• **INSTRUCTIONS FOR THE TASK**
Can you give this data again with "collectors" changed to "collected by" everywhere, leaving all else untouched?

━━━ DATA SECTION

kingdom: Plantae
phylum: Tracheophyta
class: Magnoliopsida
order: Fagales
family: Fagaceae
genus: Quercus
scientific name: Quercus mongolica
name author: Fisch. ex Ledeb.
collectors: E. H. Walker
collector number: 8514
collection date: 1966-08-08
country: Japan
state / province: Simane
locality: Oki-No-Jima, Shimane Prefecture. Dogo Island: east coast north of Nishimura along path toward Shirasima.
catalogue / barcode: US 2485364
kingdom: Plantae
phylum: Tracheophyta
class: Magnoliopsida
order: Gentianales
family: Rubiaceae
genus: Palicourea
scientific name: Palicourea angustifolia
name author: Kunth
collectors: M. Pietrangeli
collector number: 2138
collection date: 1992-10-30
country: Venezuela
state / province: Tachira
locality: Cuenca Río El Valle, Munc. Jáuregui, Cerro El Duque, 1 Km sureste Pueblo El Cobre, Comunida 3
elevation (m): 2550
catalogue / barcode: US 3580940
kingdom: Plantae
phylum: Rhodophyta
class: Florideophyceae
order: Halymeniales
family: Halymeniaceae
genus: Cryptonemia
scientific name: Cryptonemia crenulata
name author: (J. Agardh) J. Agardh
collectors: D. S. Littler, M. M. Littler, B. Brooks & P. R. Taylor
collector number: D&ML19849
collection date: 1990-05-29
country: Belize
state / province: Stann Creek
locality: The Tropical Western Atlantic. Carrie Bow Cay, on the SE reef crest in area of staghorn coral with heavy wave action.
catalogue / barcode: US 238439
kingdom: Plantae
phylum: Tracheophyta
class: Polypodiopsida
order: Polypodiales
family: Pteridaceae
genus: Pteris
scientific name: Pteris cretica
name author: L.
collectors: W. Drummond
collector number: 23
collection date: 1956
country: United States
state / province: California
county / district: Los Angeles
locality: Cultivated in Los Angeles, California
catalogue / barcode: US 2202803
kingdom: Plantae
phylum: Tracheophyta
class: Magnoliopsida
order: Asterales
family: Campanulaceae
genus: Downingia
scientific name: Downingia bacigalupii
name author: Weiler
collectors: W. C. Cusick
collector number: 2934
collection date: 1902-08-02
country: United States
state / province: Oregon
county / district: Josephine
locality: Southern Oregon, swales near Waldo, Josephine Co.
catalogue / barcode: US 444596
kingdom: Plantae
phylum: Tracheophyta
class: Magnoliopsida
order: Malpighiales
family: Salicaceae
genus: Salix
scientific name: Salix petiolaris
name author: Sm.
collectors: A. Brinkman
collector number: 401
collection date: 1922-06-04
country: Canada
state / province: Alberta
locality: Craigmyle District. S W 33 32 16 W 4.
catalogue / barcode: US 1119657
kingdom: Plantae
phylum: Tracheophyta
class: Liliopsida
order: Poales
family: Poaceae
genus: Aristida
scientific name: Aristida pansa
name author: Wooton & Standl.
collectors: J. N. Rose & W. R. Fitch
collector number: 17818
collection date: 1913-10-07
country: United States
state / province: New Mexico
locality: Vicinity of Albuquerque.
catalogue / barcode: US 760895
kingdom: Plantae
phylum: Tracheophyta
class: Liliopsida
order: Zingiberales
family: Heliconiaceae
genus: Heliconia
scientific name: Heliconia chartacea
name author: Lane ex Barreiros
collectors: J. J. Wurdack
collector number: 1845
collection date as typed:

━━━━━━

• **SOLUTION FOR THIS PROBLEM**
kingdom: Plantae
phylum: Tracheophyta
class: Magnoliopsida
order: Fagales
family: Fagaceae
genus: Quercus
scientific name: Quercus mongolica
name author: Fisch. ex Ledeb.
collected by: E. H. Walker
collector number: 8514
collection date: 1966-08-08
country: Japan
state / province: Simane
locality: Oki-No-Jima, Shimane Prefecture. Dogo Island: east coast north of Nishimura along path toward Shirasima.
catalogue / barcode: US 2485364
kingdom: Plantae
phylum: Tracheophyta
class: Magnoliopsida
order: Gentianales
family: Rubiaceae
genus: Palicourea
scientific name: Palicourea angustifolia
name author: Kunth
collected by: M. Pietrangeli
collector number: 2138
collection date: 1992-10-30
country: Venezuela
state / province: Tachira
locality: Cuenca Río El Valle, Munc. Jáuregui, Cerro El Duque, 1 Km sureste Pueblo El Cobre, Comunida 3
elevation (m): 2550
catalogue / barcode: US 3580940
kingdom: Plantae
phylum: Rhodophyta
class: Florideophyceae
order: Halymeniales
family: Halymeniaceae
genus: Cryptonemia
scientific name: Cryptonemia crenulata
name author: (J. Agardh) J. Agardh
collected by: D. S. Littler, M. M. Littler, B. Brooks & P. R. Taylor
collector number: D&ML19849
collection date: 1990-05-29
country: Belize
state / province: Stann Creek
locality: The Tropical Western Atlantic. Carrie Bow Cay, on the SE reef crest in area of staghorn coral with heavy wave action.
catalogue / barcode: US 238439
kingdom: Plantae
phylum: Tracheophyta
class: Polypodiopsida
order: Polypodiales
family: Pteridaceae
genus: Pteris
scientific name: Pteris cretica
name author: L.
collected by: W. Drummond
collector number: 23
collection date: 1956
country: United States
state / province: California
county / district: Los Angeles
locality: Cultivated in Los Angeles, California
catalogue / barcode: US 2202803
kingdom: Plantae
phylum: Tracheophyta
class: Magnoliopsida
order: Asterales
family: Campanulaceae
genus: Downingia
scientific name: Downingia bacigalupii
name author: Weiler
collected by: W. C. Cusick
collector number: 2934
collection date: 1902-08-02
country: United States
state / province: Oregon
county / district: Josephine
locality: Southern Oregon, swales near Waldo, Josephine Co.
catalogue / barcode: US 444596
kingdom: Plantae
phylum: Tracheophyta
class: Magnoliopsida
order: Malpighiales
family: Salicaceae
genus: Salix
scientific name: Salix petiolaris
name author: Sm.
collected by: A. Brinkman
collector number: 401
collection date: 1922-06-04
country: Canada
state / province: Alberta
locality: Craigmyle District. S W 33 32 16 W 4.
catalogue / barcode: US 1119657
kingdom: Plantae
phylum: Tracheophyta
class: Liliopsida
order: Poales
family: Poaceae
genus: Aristida
scientific name: Aristida pansa
name author: Wooton & Standl.
collected by: J. N. Rose & W. R. Fitch
collector number: 17818
collection date: 1913-10-07
country: United States
state / province: New Mexico
locality: Vicinity of Albuquerque.
catalogue / barcode: US 760895
kingdom: Plantae
phylum: Tracheophyta
class: Liliopsida
order: Zingiberales
family: Heliconiaceae
genus: Heliconia
scientific name: Heliconia chartacea
name author: Lane ex Barreiros
collected by: J. J. Wurdack
collector number: 1845
collection date as typed:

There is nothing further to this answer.